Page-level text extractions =
━━━━━━━━━━━━━━━━━━━━━━━━━━━━━━

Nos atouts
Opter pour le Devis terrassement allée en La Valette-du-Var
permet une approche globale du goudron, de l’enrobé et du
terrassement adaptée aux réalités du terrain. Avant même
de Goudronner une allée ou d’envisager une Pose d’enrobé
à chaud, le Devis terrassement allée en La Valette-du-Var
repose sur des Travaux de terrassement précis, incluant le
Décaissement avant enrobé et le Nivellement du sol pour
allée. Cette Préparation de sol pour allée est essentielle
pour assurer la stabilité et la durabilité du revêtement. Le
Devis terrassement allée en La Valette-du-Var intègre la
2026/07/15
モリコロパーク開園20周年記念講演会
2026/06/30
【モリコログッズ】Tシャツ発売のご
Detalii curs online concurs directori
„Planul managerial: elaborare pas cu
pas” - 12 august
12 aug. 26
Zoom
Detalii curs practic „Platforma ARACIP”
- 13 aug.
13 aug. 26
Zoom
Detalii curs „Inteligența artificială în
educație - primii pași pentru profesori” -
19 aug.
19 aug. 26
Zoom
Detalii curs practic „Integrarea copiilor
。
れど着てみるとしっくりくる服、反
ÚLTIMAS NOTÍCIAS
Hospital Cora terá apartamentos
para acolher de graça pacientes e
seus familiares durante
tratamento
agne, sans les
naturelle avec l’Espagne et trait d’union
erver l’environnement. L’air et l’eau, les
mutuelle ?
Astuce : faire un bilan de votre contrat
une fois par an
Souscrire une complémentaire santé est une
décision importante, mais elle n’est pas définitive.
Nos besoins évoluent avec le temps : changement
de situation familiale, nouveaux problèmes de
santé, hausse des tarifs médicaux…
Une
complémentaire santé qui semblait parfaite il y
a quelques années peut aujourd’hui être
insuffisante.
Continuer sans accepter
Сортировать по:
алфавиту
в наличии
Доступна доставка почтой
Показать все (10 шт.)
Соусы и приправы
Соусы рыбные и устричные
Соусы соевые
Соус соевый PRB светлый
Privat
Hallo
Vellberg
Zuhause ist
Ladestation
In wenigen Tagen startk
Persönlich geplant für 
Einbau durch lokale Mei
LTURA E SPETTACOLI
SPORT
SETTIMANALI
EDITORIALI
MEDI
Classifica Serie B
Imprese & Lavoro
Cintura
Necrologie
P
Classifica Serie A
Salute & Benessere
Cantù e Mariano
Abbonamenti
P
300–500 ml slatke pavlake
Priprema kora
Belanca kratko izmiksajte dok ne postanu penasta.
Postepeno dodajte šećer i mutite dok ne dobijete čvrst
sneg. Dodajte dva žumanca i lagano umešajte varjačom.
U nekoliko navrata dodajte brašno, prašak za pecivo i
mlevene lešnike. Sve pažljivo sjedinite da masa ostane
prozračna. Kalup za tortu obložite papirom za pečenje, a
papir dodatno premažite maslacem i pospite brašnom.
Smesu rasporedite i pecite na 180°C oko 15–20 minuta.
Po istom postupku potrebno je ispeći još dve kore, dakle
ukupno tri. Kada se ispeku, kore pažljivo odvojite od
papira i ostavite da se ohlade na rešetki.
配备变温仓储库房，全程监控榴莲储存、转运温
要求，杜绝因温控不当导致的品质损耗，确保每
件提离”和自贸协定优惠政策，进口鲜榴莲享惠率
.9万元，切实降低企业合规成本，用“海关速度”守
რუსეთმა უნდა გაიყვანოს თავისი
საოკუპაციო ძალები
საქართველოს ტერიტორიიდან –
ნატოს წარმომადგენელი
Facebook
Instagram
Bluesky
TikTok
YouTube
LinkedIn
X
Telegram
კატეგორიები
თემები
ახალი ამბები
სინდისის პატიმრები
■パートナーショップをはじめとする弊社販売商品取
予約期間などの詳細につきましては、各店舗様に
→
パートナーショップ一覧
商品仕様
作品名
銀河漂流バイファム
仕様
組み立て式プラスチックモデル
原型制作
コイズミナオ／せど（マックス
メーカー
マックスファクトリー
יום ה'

━━━━━━━━━━━━━━━━━━━━━━━━━━━━━━

Activity = Every line above from the line with "pour assurer la" to the line with "Соусы и приправы" is wanted, ends included; write them out exactly and add no other line.

The completed task =
pour assurer la stabilité et la durabilité du revêtement. Le
Devis terrassement allée en La Valette-du-Var intègre la
2026/07/15
モリコロパーク開園20周年記念講演会
2026/06/30
【モリコログッズ】Tシャツ発売のご
Detalii curs online concurs directori
„Planul managerial: elaborare pas cu
pas” - 12 august
12 aug. 26
Zoom
Detalii curs practic „Platforma ARACIP”
- 13 aug.
13 aug. 26
Zoom
Detalii curs „Inteligența artificială în
educație - primii pași pentru profesori” -
19 aug.
19 aug. 26
Zoom
Detalii curs practic „Integrarea copiilor
。
れど着てみるとしっくりくる服、反
ÚLTIMAS NOTÍCIAS
Hospital Cora terá apartamentos
para acolher de graça pacientes e
seus familiares durante
tratamento
agne, sans les
naturelle avec l’Espagne et trait d’union
erver l’environnement. L’air et l’eau, les
mutuelle ?
Astuce : faire un bilan de votre contrat
une fois par an
Souscrire une complémentaire santé est une
décision importante, mais elle n’est pas définitive.
Nos besoins évoluent avec le temps : changement
de situation familiale, nouveaux problèmes de
santé, hausse des tarifs médicaux…
Une
complémentaire santé qui semblait parfaite il y
a quelques années peut aujourd’hui être
insuffisante.
Continuer sans accepter
Сортировать по:
алфавиту
в наличии
Доступна доставка почтой
Показать все (10 шт.)
Соусы и приправы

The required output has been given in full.